To extract the colors for this image we call the IIIF image information endpoint, which contains an additional profile service for include color palette data:

$url = "http://localhost:8080/{$img}/info.json

$info = http_get($url);
$colors = $info["service"]["palette"];

And the output will look something like this:

[
      {
        "hex": "#cc1e89",
        "name": "#cc1e89",
        "closest": [
          {
            "hex": "#e3256b",
            "name": "Razzmatazz",
            "reference": "crayola"
          },
          {
            "hex": "#c71585",
            "name": "mediumvioletred",
            "reference": "css4"
          }
        ],
        "reference": "vibrant"
      },
      ... and so on
]

There are many different ways to write code to do the same thing and the point of the examples above is not to suggest that you should do it our way, only that whichever way you do it should be that easy.

That is the real benefit of using go-iiif for us. If we need to add a new image size all we need to do is add the instructions to the dictionary above and write a little bit of custom code to loop over all the images in the collection processing just that one size and we’re done.

The same is true if we need to reprocess some or all of the images because… well, because everyone has different reasons for needing to reprocess all their images. These things happen so it shouldn’t be a struggle to accomodate them when they do.

IIIF is not for every image processing task but given that most image processing tasks are some combination of basic region, size, rotation, quality and final output format criteria the value of IIIF is in dissolving (hiding) the complexities of all that work behind a simple URL and an HTTP request.

The future

So, that’s the state of go-iiif today. All of our fixes and contributions have been merged back in to the original project, which is available on GitHub:

In the short-term I’d like to address some of the issues around color extraction mentioned above. In the near-term, I would like to add support for a pure Go image processing “engine”. Somewhere in between I’d like to make sure that all the images in the SFO Museum collection are tiled and zoomable.

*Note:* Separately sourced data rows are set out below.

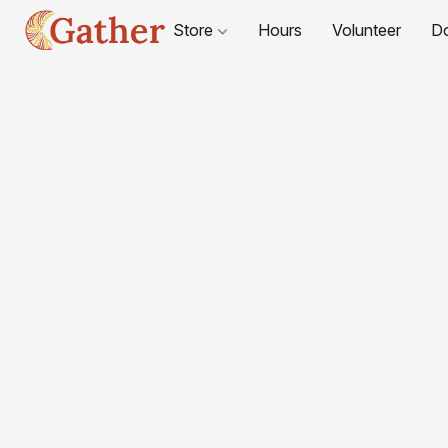
Store
Hours
Volunteer
D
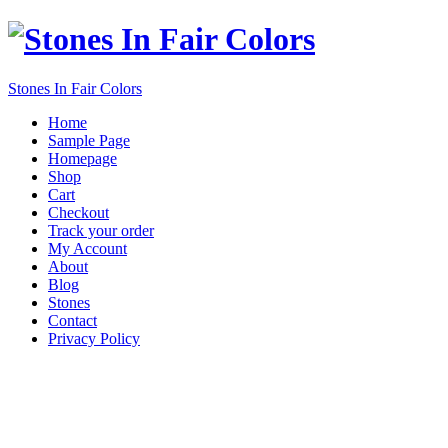
Stones In Fair Colors
Home
Sample Page
Homepage
Shop
Cart
Checkout
Track your order
My Account
About
Blog
Stones
Contact
Privacy Policy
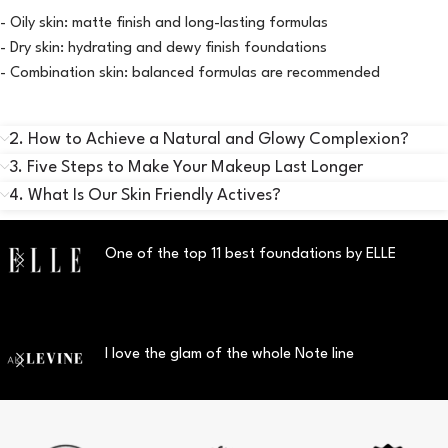
- Oily skin: matte finish and long-lasting formulas
- Dry skin: hydrating and dewy finish foundations
- Combination skin: balanced formulas are recommended
2. How to Achieve a Natural and Glowy Complexion?
3. Five Steps to Make Your Makeup Last Longer
4. What Is Our Skin Friendly Actives?
One of the top 11 best foundations by ELLE
I love the glam of the whole Note line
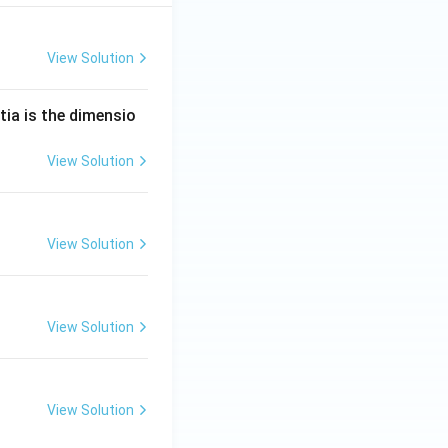
View Solution
tia is the dimensio
View Solution
View Solution
View Solution
View Solution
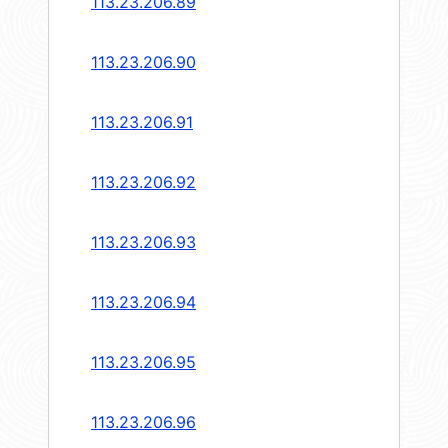
113.23.206.89
113.23.206.90
113.23.206.91
113.23.206.92
113.23.206.93
113.23.206.94
113.23.206.95
113.23.206.96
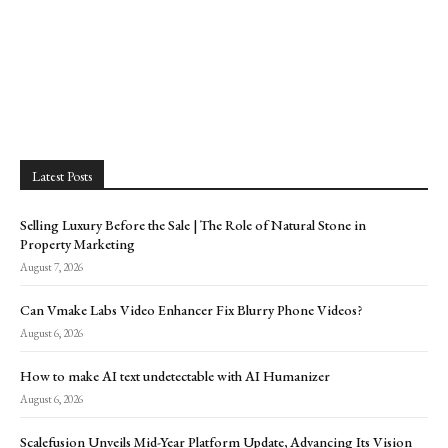
Latest Posts
Selling Luxury Before the Sale | The Role of Natural Stone in
Property Marketing
August 7, 2026
Can Vmake Labs Video Enhancer Fix Blurry Phone Videos?
August 6, 2026
How to make AI text undetectable with AI Humanizer
August 6, 2026
Scalefusion Unveils Mid-Year Platform Update, Advancing Its Vision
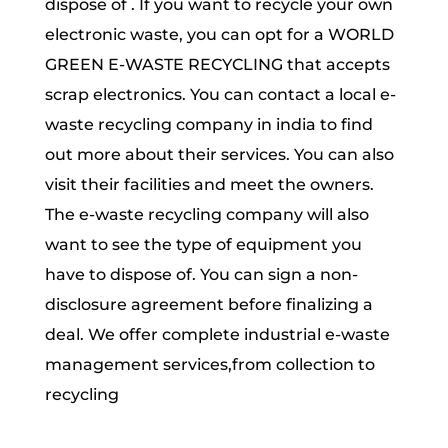
dispose of . If you want to recycle your own
electronic waste, you can opt for a WORLD
GREEN E-WASTE RECYCLING that accepts
scrap electronics. You can contact a local e-
waste recycling company in india to find
out more about their services. You can also
visit their facilities and meet the owners.
The e-waste recycling company will also
want to see the type of equipment you
have to dispose of. You can sign a non-
disclosure agreement before finalizing a
deal. We offer complete industrial e-waste
management services,from collection to
recycling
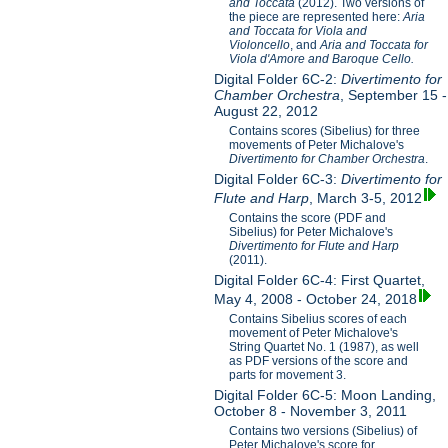
and Toccata
(2012). Two versions of
the piece are represented here:
Aria
and Toccata for Viola and
Violoncello
, and
Aria and Toccata for
Viola d'Amore and Baroque Cello.
Digital Folder 6C-2:
Divertimento for
Chamber Orchestra
, September 15 -
August 22, 2012
Contains scores (Sibelius) for three
movements of Peter Michalove's
Divertimento for Chamber Orchestra
.
Digital Folder 6C-3:
Divertimento for
Flute and Harp
, March 3-5, 2012
Contains the score (PDF and
Sibelius) for Peter Michalove's
Divertimento for Flute and Harp
(2011).
Digital Folder 6C-4: First Quartet,
May 4, 2008 - October 24, 2018
Contains Sibelius scores of each
movement of Peter Michalove's
String Quartet No. 1 (1987), as well
as PDF versions of the score and
parts for movement 3.
Digital Folder 6C-5: Moon Landing,
October 8 - November 3, 2011
Contains two versions (Sibelius) of
Peter Michalove's score for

libvips, the code that does the actual pixel crunching in go-iiif, is a remarkable piece of software but it is a C library that needs to be compiled and comes with a non-trivial set of dependencies all of which means building go-iiif requires a level of technical expertise that is outside the reach of many people.

A pure Go image processing engine would allow us to build pre-compiled binary versions of the go-iiif tools for specific platforms. That means you or your institution could download a copy of the software and start using it right away without having to contemplate phrases like “Just install {WORDS THAT SOUND LIKE GIBBERISH TO YOU}…”

There is also the possibility of using a pure Go version of the iiif-tile-seed program as an Amazon Web Services Lambda function for quickly and cheaply pre-rendering tiled and zoomable images.

An ideal scenario is one where a museum could upload a set of full-sized images to a AWS S3 bucket, wait for Amazon’s computers to process each image with the iiif-tile-seed function and then find a new set of tiled images to download (along with a reasonable bill for services rendered) in a different S3 bucket.

That’s still not possible today but it should be. One day it will be.